A Chinese wet corn mill project in North Dakota has been halted due to national security concerns based on the mill’s proximity to U.S. air and space operations.
In 2021, the Chinese food manufacturer purchased the 370 acres of land for the wet corn milling plant. The Fufeng USA plant’s location is within 12 miles of the Grand Fork Air Force Base and has stirred up controversy since the group’s purchase.
This week, the Air Force issued a letter to North Dakota Sen. John Hoeven stating their concern about the threat the foreign-owned land poses. Listing near- and long-term risks to operations in the area, they wrote, “Grand Forks Air Force Base is the center of military activities related to both air and space operations.”
Gov. Doug Burgum also issued a statement to senators.
“We joined with city leaders in asking the federal government for clarity on any national security implications related to the Fufeng project, and now we finally have that clarity,” he wrote.
And while North Dakota says they support investments from allies, China hasn’t made the cut. At least, not that close to military bases.
“As our farmers who compete in global markets know, agriculture is a global business, and North Dakota welcomes investment from domestic companies and our friends and allies,” Burgum said.
Hoeven and fellow North Dakota Sen. Kevin Cramer responded, stating that Grand Forks would cut ties with the Chinese group.
“We believe the city should discontinue the Fufeng project and instead we should work together to find an American company to develop the agriculture project,” said the senators.
Concern for foreign land-ownership has been growing in recent years. Federal law currently requires foreign entities to disclose foreign investment and ownership of U.S. land to the U.S. Department of Agriculture.
But, it’s not just about who owns the land, it’s about what the investor’s intentions are.

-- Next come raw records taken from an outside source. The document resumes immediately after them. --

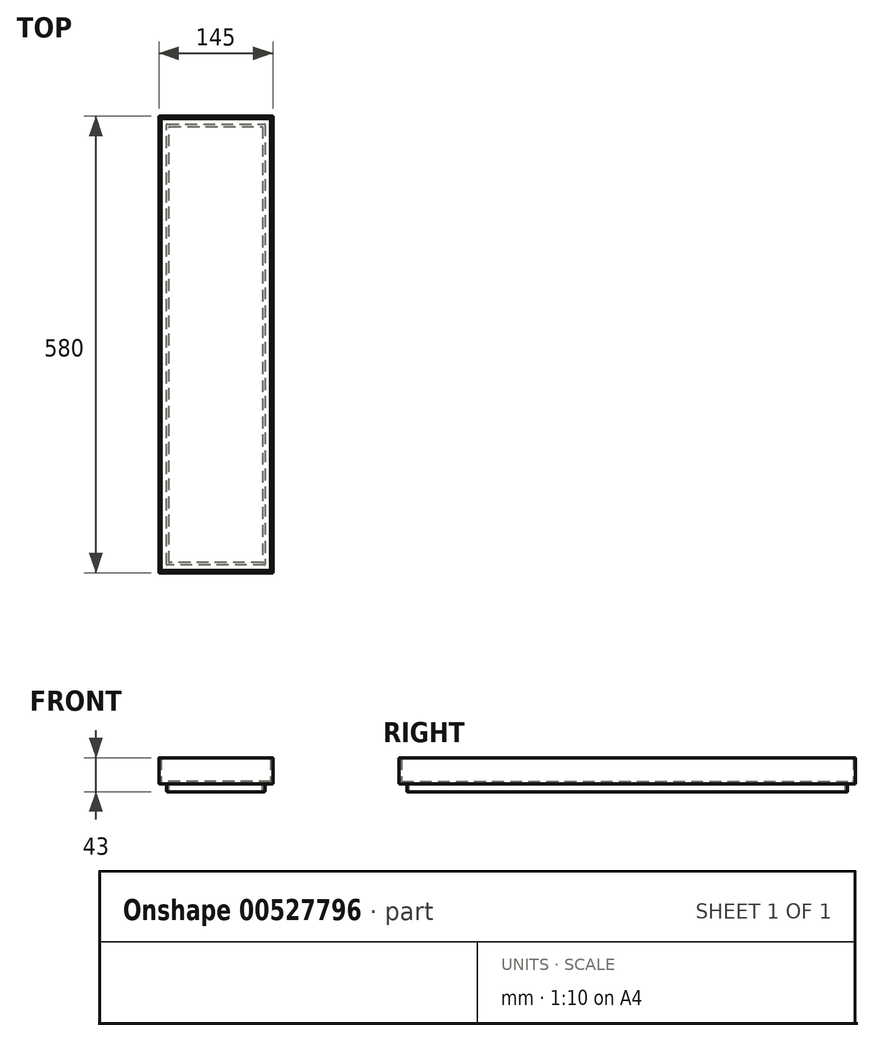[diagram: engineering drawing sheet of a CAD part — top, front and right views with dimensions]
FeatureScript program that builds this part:
annotation { "Feature Type Name" : "Feature", "Feature Type Description" : "" }
export const myFeature = defineFeature(function(context is Context, id is Id, definition is map)
    precondition{}
    {
        {
            var Q0;
            Q0=qCreatedBy(makeId("Top.planeOp"),FACE);
            var sketch = newSketch(context, id + "F0", { "sketchPlane" : qUnion([Q0])});
            skLineSegment(sketch, "E0.bottom", {"start": v(-72.5, 290) * mm, "end": v(72.5, 290) * mm});
            skLineSegment(sketch, "E0.top", {"start": v(-72.5, -290) * mm, "end": v(72.5, -290) * mm});
            skLineSegment(sketch, "E0.left", {"start": v(-72.5, 290) * mm, "end": v(-72.5, -290) * mm});
            skLineSegment(sketch, "E0.right", {"start": v(72.5, 290) * mm, "end": v(72.5, -290) * mm});
            skPoint(sketch, "E0.middle", {"position": v(0, 0) * mm});
            skSolve(sketch);
        }
        {
            var Q0;
            Q0 = qSketchRegion(id + "F0", true);
            extrude(context, id + "F1", {"entities" : qUnion([Q0]), "depth" : 3 * mm, "offsetDistance" : 25 * mm});
        }
        {
            var Q0;
            Q0=makeQuery(id+"F1.opExtrude","CAP_FACE",FACE,{"disambiguationData":[OSD([sQuery(id+"F0.wireOp",EDGE,"E0.bottom"),sQuery(id+"F0.wireOp",EDGE,"E0.top"),sQuery(id+"F0.wireOp",EDGE,"E0.left"),sQuery(id+"F0.wireOp",EDGE,"E0.right")])],"isStart":false});
            var sketch = newSketch(context, id + "F2", { "sketchPlane" : qUnion([Q0])});
            skLineSegment(sketch, "E1.0.0", {"start": v(-72.5, 290) * mm, "end": v(-72.5, -290) * mm});
            skLineSegment(sketch, "E1.0.1", {"start": v(-72.5, -290) * mm, "end": v(72.5, -290) * mm});
            skLineSegment(sketch, "E1.0.2", {"start": v(72.5, -290) * mm, "end": v(72.5, 290) * mm});
            skLineSegment(sketch, "E1.0.3", {"start": v(72.5, 290) * mm, "end": v(-72.5, 290) * mm});
            skLineSegment(sketch, "E2.0", {"start": v(-69.5, 287) * mm, "end": v(-69.5, -287) * mm});
            skLineSegment(sketch, "E2.1", {"start": v(69.5, 287) * mm, "end": v(-69.5, 287) * mm});
            skLineSegment(sketch, "E2.2", {"start": v(69.5, -287) * mm, "end": v(69.5, 287) * mm});
            skLineSegment(sketch, "E2.3", {"start": v(-69.5, -287) * mm, "end": v(69.5, -287) * mm});
            skSolve(sketch);
        }
        {
            var Q0;
            Q0 = qSketchRegion(id + "F2", true);
            extrude(context, id + "F3", {"entities" : qUnion([Q0]), "operationType" : NewBodyOperationType.ADD, "depth" : 30 * mm, "offsetDistance" : 25 * mm});
        }
        {
            var Q0;
            Q0=makeQuery(id+"F1.opExtrude","CAP_FACE",FACE,{"disambiguationData":[OSD([sQuery(id+"F0.wireOp",EDGE,"E0.bottom"),sQuery(id+"F0.wireOp",EDGE,"E0.top"),sQuery(id+"F0.wireOp",EDGE,"E0.left"),sQuery(id+"F0.wireOp",EDGE,"E0.right")])],"isStart":true});
            var sketch = newSketch(context, id + "F4", { "sketchPlane" : qUnion([Q0])});
            skLineSegment(sketch, "E3.0.0", {"start": v(-72.5, 290) * mm, "end": v(-72.5, -290) * mm, "construction": true});
            skLineSegment(sketch, "E3.0.1", {"start": v(-72.5, -290) * mm, "end": v(72.5, -290) * mm, "construction": true});
            skLineSegment(sketch, "E3.0.2", {"start": v(72.5, -290) * mm, "end": v(72.5, 290) * mm, "construction": true});
            skLineSegment(sketch, "E3.0.3", {"start": v(72.5, 290) * mm, "end": v(-72.5, 290) * mm, "construction": true});
            skLineSegment(sketch, "E4.0", {"start": v(-62.5, 280) * mm, "end": v(-62.5, -280) * mm});
            skLineSegment(sketch, "E4.1", {"start": v(62.5, 280) * mm, "end": v(-62.5, 280) * mm});
            skLineSegment(sketch, "E4.2", {"start": v(62.5, -280) * mm, "end": v(62.5, 280) * mm});
            skLineSegment(sketch, "E4.3", {"start": v(-62.5, -280) * mm, "end": v(62.5, -280) * mm});
            skLineSegment(sketch, "E5.0", {"start": v(-59.5, -277) * mm, "end": v(59.5, -277) * mm});
            skLineSegment(sketch, "E5.1", {"start": v(-59.5, 277) * mm, "end": v(-59.5, -277) * mm});
            skLineSegment(sketch, "E5.2", {"start": v(59.5, 277) * mm, "end": v(-59.5, 277) * mm});
            skLineSegment(sketch, "E5.3", {"start": v(59.5, -277) * mm, "end": v(59.5, 277) * mm});
            skSolve(sketch);
        }
        {
            var Q0;
            Q0 = qSketchRegion(id + "F4", true);
            extrude(context, id + "F5", {"entities" : qUnion([Q0]), "operationType" : NewBodyOperationType.ADD, "depth" : 10 * mm, "offsetDistance" : 25 * mm});
        }
        {
            var Q0;
            {var subQ0=sQuery(id+"F0.wireOp",EDGE,"E0.left");var subQ1=sQuery(id+"F0.wireOp",EDGE,"E0.bottom");var subQ2=sQuery(id+"F0.wireOp",EDGE,"E0.right");var subQ3=sQuery(id+"F0.wireOp",EDGE,"E0.top");Q0=makeQuery(id+"F5.boolean.opBoolean","SPLIT",FACE,{"disambiguationData":[TD([makeQuery(id+"F1.opExtrude","SWEPT_FACE",FACE,{"disambiguationData":[OSD([subQ1])]})])],"derivedFrom":makeQuery(id+"F1.opExtrude","CAP_FACE",FACE,{"disambiguationData":[OSD([subQ1,subQ3,subQ0,subQ2])],"isStart":true})});}
            var Q1;
            Q1=makeQuery(id+"F5.boolean.opBoolean","SPLIT",FACE,{"disambiguationData":[TD([makeQuery(id+"F5.opExtrude","SWEPT_FACE",FACE,{"disambiguationData":[OSD([sQuery(id+"F4.wireOp",EDGE,"E5.0")])]})])],"derivedFrom":makeQuery(id+"F1.opExtrude","CAP_FACE",FACE,{"disambiguationData":[OSD([sQuery(id+"F0.wireOp",EDGE,"E0.bottom"),sQuery(id+"F0.wireOp",EDGE,"E0.top"),sQuery(id+"F0.wireOp",EDGE,"E0.left"),sQuery(id+"F0.wireOp",EDGE,"E0.right")])],"isStart":true})});
            var Q2;
            Q2=makeQuery(id+"F5.opExtrude","SWEPT_EDGE",EDGE,{"disambiguationData":[OSD([sQuery(id+"F4.wireOp",EDGE,"E4.0"),sQuery(id+"F4.wireOp",EDGE,"E4.3")])]});
            var Q3;
            Q3=makeQuery(id+"F5.opExtrude","CAP_FACE",FACE,{"disambiguationData":[OSD([sQuery(id+"F4.wireOp",EDGE,"E4.0"),sQuery(id+"F4.wireOp",EDGE,"E4.1"),sQuery(id+"F4.wireOp",EDGE,"E4.2"),sQuery(id+"F4.wireOp",EDGE,"E4.3"),sQuery(id+"F4.wireOp",EDGE,"E5.0"),sQuery(id+"F4.wireOp",EDGE,"E5.1"),sQuery(id+"F4.wireOp",EDGE,"E5.2"),sQuery(id+"F4.wireOp",EDGE,"E5.3")])],"isStart":false});
            var Q4;
            Q4=makeQuery(id+"F5.opExtrude","SWEPT_FACE",FACE,{"disambiguationData":[OSD([sQuery(id+"F4.wireOp",EDGE,"E5.0")])]});
            var Q5;
            Q5=makeQuery(id+"F5.opExtrude","SWEPT_FACE",FACE,{"disambiguationData":[OSD([sQuery(id+"F4.wireOp",EDGE,"E4.1")])]});
            var Q6;
            Q6=makeQuery(id+"F5.opExtrude","SWEPT_FACE",FACE,{"disambiguationData":[OSD([sQuery(id+"F4.wireOp",EDGE,"E4.2")])]});
            var Q7;
            Q7=makeQuery(id+"F3.boolean.opBoolean","MERGE",FACE,{"derivedFrom":[makeQuery(id+"F1.opExtrude","SWEPT_FACE",FACE,{"disambiguationData":[OSD([sQuery(id+"F0.wireOp",EDGE,"E0.top")])]}),makeQuery(id+"F3.opExtrude","SWEPT_FACE",FACE,{"disambiguationData":[OSD([sQuery(id+"F2.wireOp",EDGE,"E1.0.1")])]})]});
            var Q8;
            Q8=makeQuery(id+"F3.boolean.opBoolean","MERGE",FACE,{"derivedFrom":[makeQuery(id+"F1.opExtrude","SWEPT_FACE",FACE,{"disambiguationData":[OSD([sQuery(id+"F0.wireOp",EDGE,"E0.right")])]}),makeQuery(id+"F3.opExtrude","SWEPT_FACE",FACE,{"disambiguationData":[OSD([sQuery(id+"F2.wireOp",EDGE,"E1.0.2")])]})]});
            var Q9;
            Q9=makeQuery(id+"F3.boolean.opBoolean","MERGE",FACE,{"derivedFrom":[makeQuery(id+"F1.opExtrude","SWEPT_FACE",FACE,{"disambiguationData":[OSD([sQuery(id+"F0.wireOp",EDGE,"E0.bottom")])]}),makeQuery(id+"F3.opExtrude","SWEPT_FACE",FACE,{"disambiguationData":[OSD([sQuery(id+"F2.wireOp",EDGE,"E1.0.3")])]})]});
            var Q10;
            Q10=makeQuery(id+"F3.opExtrude","CAP_EDGE",EDGE,{"disambiguationData":[OSD([sQuery(id+"F2.wireOp",EDGE,"E2.2")])],"isStart":false});
            var Q11;
            Q11=makeQuery(id+"F3.opExtrude","CAP_EDGE",EDGE,{"disambiguationData":[OSD([sQuery(id+"F2.wireOp",EDGE,"E2.1")])],"isStart":true});
            var Q12;
            Q12=makeQuery(id+"F3.opExtrude","SWEPT_FACE",FACE,{"disambiguationData":[OSD([sQuery(id+"F2.wireOp",EDGE,"E2.0")])]});
            var Q13;
            Q13=makeQuery(id+"F3.opExtrude","SWEPT_FACE",FACE,{"disambiguationData":[OSD([sQuery(id+"F2.wireOp",EDGE,"E2.3")])]});
            var Q14;
            Q14=makeQuery(id+"F3.opExtrude","CAP_EDGE",EDGE,{"disambiguationData":[OSD([sQuery(id+"F2.wireOp",EDGE,"E1.0.3")])],"isStart":false});
            var Q15;
            Q15=makeQuery(id+"F3.opExtrude","CAP_EDGE",EDGE,{"disambiguationData":[OSD([sQuery(id+"F2.wireOp",EDGE,"E1.0.0")])],"isStart":false});
            fillet(context, id + "F6", {"entities" : qUnion([Q0, Q1, Q2, Q3, Q4, Q5, Q6, Q7, Q8, Q9, Q10, Q11, Q12, Q13, Q14, Q15]), "radius" : 0.5 * mm, "tangentPropagation" : true, "allowEdgeOverflow" : false});
        }
    });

Earlier this year, a Wyoming bill HB8 was introduced to end foreign land ownership in the state. Last year, a USDA-FDA funding bill was introduced to block Chinese and other non-friendly foreign countries from purchasing U.S. farmland.
According to a 2021 report from the USxDA, foreign investors owned about 40 million acres of U.S. agricultural land across 50 states — a number that’s doubled between 2010 and 2020.